BRIEF = From the line with "Recevez notre newsletter comme plus de 50 000" through the final line of the entries below, write out each line exactly and nothing else.

Stored data entries:
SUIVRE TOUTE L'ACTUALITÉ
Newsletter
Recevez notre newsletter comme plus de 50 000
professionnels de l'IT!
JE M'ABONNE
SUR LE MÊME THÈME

REPLY TO THE EXERCISE =
Recevez notre newsletter comme plus de 50 000
professionnels de l'IT!
JE M'ABONNE
SUR LE MÊME THÈME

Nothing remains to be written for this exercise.